Snorkel Flow is motivated by a tectonic shift in AI over the last decade towards powerful but data-hungry machine learning models that succeed or fail based on the massive labeled datasets they learn from.
Unfortunately, labeling these training datasets by hand is prohibitively expensive and slow for most organizations. In particular, the status quo of cheap, outsourced manual labeling that works for some use cases (e.g., labeling stop signs, pedestrians, cats, and dogs) is not an option for most organizations where data is highly private, requires subject matter experts to label, and changes rapidly.
Snorkel Flow is based on a novel approach to programmatically building and managing training datasets: rather than labeling thousands of data points by hand, users label, augment, and structure training datasets programmatically — e.g., using rules, heuristics, and other sources of signal. This type of input, often referred to as weak supervision, is fundamentally faster and more flexible, but also messier. Snorkel Flow relies on years of theoretical and algorithmic research from the Stanford AI Lab to manage this powerful new type of input.
Ultimately, the vision that all the algorithmic, theoretical, and empirical research behind Snorkel Flow builds to is a simple but powerful one: that of ML development as a practical, iterative, error-analysis driven process, rather than one reliant on weeks or months of labeling and relabeling data by hand.

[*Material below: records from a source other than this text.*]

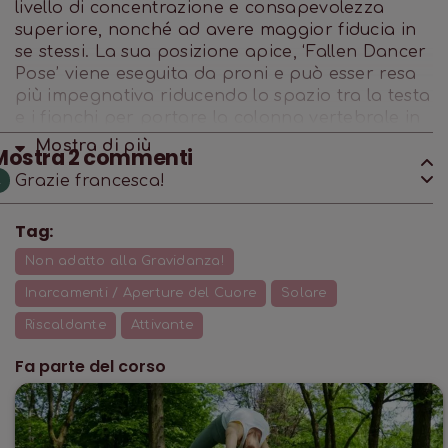
livello di concentrazione e consapevolezza
superiore, nonché ad avere maggior fiducia in
se stessi. La sua posizione apice, ‘Fallen Dancer
Pose’ viene eseguita da proni e può esser resa
più impegnativa riducendo lo spazio tra la testa
e i fianchi per portare la colonna vertebrale in
un profondo backbend. Considerata una
Mostra di
più
Mostra
2
commenti
variazione dell’Asana di base, Uttana
Grazie francesca!
L
Shishosana (Puppy Dog Pose), richiede
flessibilità nelle spalle, nelle articolazioni
dell'anca e forza nei muscoli del core e nei
Tag:
muscoli posteriori della coscia, per consentire
Non adatto alla Gravidanza!
agli allievi di piegare le gambe all'indietro verso
la testa. Può essere essere conseguita con la
Inarcamenti / Aperture del Cuore
Solare
pratica di pose preparatorie come Aranyasana
Riscaldante
Attivante
(dedicata al Dio Arani), Ardha Dhanurasana
(l'arco a terra) e Ashtangasana (la posizione
Fa parte del corso
degli 8 punti di appoggio). Backbend come
questo aumentano l'energia nel corpo e
possono aiutare a far fronte all'inerzia e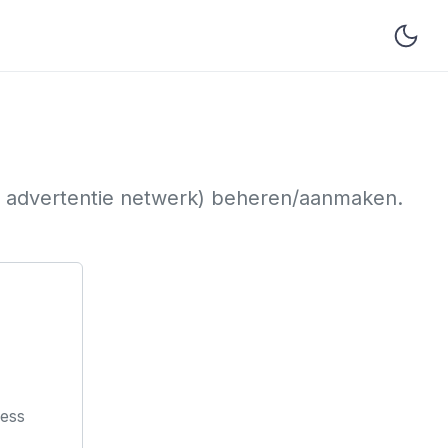
of advertentie netwerk) beheren/aanmaken.
ess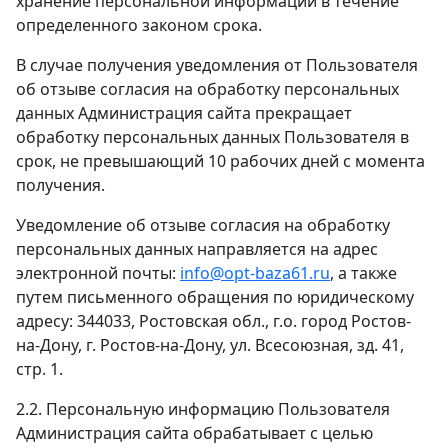
хранение персональной информации в течение
определенного законом срока.
В случае получения уведомления от Пользователя
об отзыве согласия на обработку персональных
данных Администрация сайта прекращает
обработку персональных данных Пользователя в
срок, не превышающий 10 рабочих дней с момента
получения.
Уведомление об отзыве согласия на обработку
персональных данных направляется на адрес
электронной почты:
info@opt-baza61.ru
, а также
путем письменного обращения по юридическому
адресу: 344033, Ростовская обл., г.о. город Ростов-
на-Дону, г. Ростов-на-Дону, ул. Всесоюзная, зд. 41,
стр. 1.
2.2. Персональную информацию Пользователя
Администрация сайта обрабатывает c целью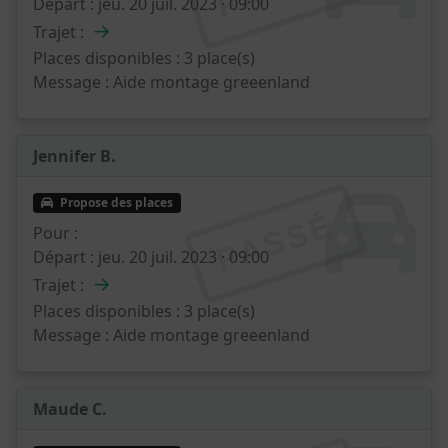
Départ :
jeu. 20 juil. 2023 · 09:00
→
Trajet :
Places disponibles :
3 place(s)
Message :
Aide montage greeenland
Jennifer B.
Propose des places
PASSÉ
Pour :
Départ :
jeu. 20 juil. 2023 · 09:00
→
Trajet :
Places disponibles :
3 place(s)
Message :
Aide montage greeenland
Maude C.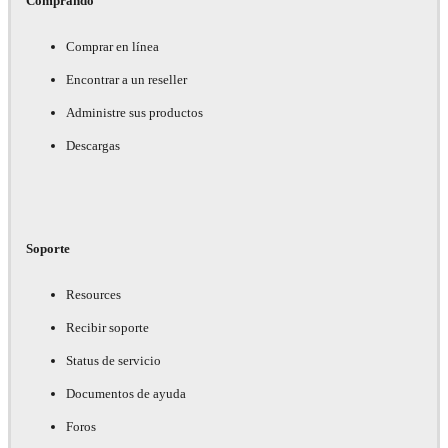
Comprando
Comprar en línea
Encontrar a un reseller
Administre sus productos
Descargas
Soporte
Resources
Recibir soporte
Status de servicio
Documentos de ayuda
Foros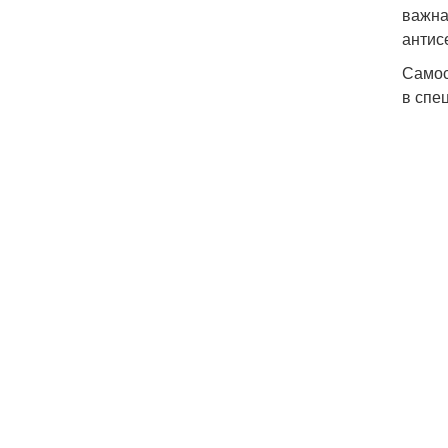
важна
антис
Самос
в спе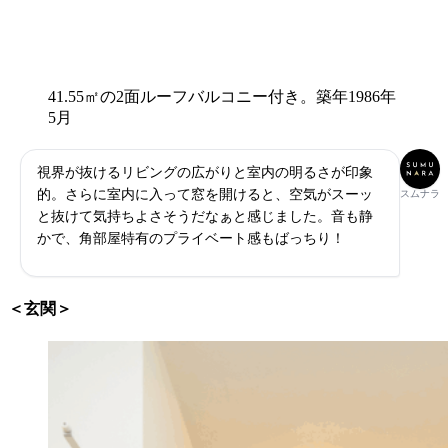
41.55㎡の2面ルーフバルコニー付き。築年1986年
5月
視界が抜けるリビングの広がりと室内の明るさが印象
的。さらに室内に入って窓を開けると、空気がスーッ
スムナラ
と抜けて気持ちよさそうだなぁと感じました。音も静
かで、角部屋特有のプライベート感もばっちり！
＜玄関＞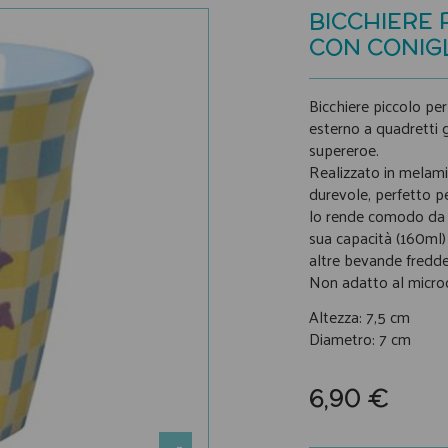
BICCHIERE 
CON CONIG
Bicchiere piccolo per
esterno a quadretti g
supereroe.
Realizzato in melami
durevole, perfetto p
lo rende comodo da i
sua capacità (160ml) 
altre bevande fredde
Non adatto al microon
Altezza: 7,5 cm
Diametro: 7 cm
6,90 €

The time and cost of labeling training data is one of the biggest bottlenecks in deploying machine learning today. Snorkel Flow enables users to label data programmatically instead using push-button or programmatically-defined labeling functions, to label data quickly, flexibly, and in an interpretable and auditable way. These labeling functions can be used to express subject matter expertise in the form of rules, heuristics, and pattern matchers, as well as to leverage organizational knowledge resources such as existing labels or models, legacy rules, knowledge bases and graphs, and more.
The resulting technical challenge is that these user-developed labeling strategies can be inaccurate, overlap and disagree, be correlated, and have minimal data coverage. Snorkel Flow uses novel, theoretically-grounded techniques to model, integrate, and clean this programmatically-labeled data to yield the same or greater accuracy as hand-labeled data.
In addition to labeling data, Snorkel Flow enables users to programmatically perform other key operations on training data, including augmenting training datasets by creating transformed data copies, slicing training datasets into critical subsets for monitoring and model prioritization, and more.
Whereas these key techniques are often implemented by hand in practice, Snorkel Flow enables users to programmatically express them and then uses novel algorithmic approaches to tune and optimize them. The result is faster, smarter, and more finely controllable ML.
One of the largest blockers to applying machine learning to many problem domains and sectors is the sensitivity of the data involved.
With Snorkel Flow’s programmatic approach to training data, not only can training data labeling and management be kept on-premises or self-hosted, it can be done without humans needing to view the majority of the data — setting a new high bar for practical, private machine learning.
The core slowdown in most iterative development loops involving machine learning is the need to label and re-label data by hand. With the shift to programmatic labeling and management of training data, monitoring and analysis leads to imminently actionable steps for improvement in the data — leading to a fast and responsive iterative loop.
Similarly, programmatic training data enables a fundamentally new but pragmatic level of auditability and versioning — since training data is labeled and managed by code.
Modern ML models and training techniques are powerful but data-hungry.
Snorkel Flow includes and enables these types of models (e.g., BERT, XLNet, etc.) and techniques (transfer learning, multi-task learning, ensembling, etc.) with training datasets that can be orders of magnitude larger than ones hand-labeled, and latest techniques are regularly integrated with the platform so that you can have access to the latest and greatest technology as it evolves.
The same algorithmic and theoretical techniques that power Snorkel Flow's ability to estimate the quality of diverse labeling functions and integrate their outputs applies equally to hand-labeled data. Though no hand-labeled training data is needed to use Snorkel Flow, if you have it, Snorkel Flow will manage it for you — automatically estimating the quality of your annotators and identifying unreliable or adversarial labelers.
The Snorkel Flow platform provides an array of collaboration and workflow tools to integrate subject matter expert labelers into your workflow — whether they are labeling a small test or validation data split, or providing higher-level feedback on a difficult portion of the training dataset to assist with development.
Snorkel Flow is informed by novel research into machine learning systems and weak supervision out of the Stanford AI Lab and beyond, funded by DARPA, ONR, DoD, NIH, NSF, Google, Intel, Microsoft, and many others, taught in several introductory and advanced machine learning courses, and published in over thirty-six peer-reviewed papers.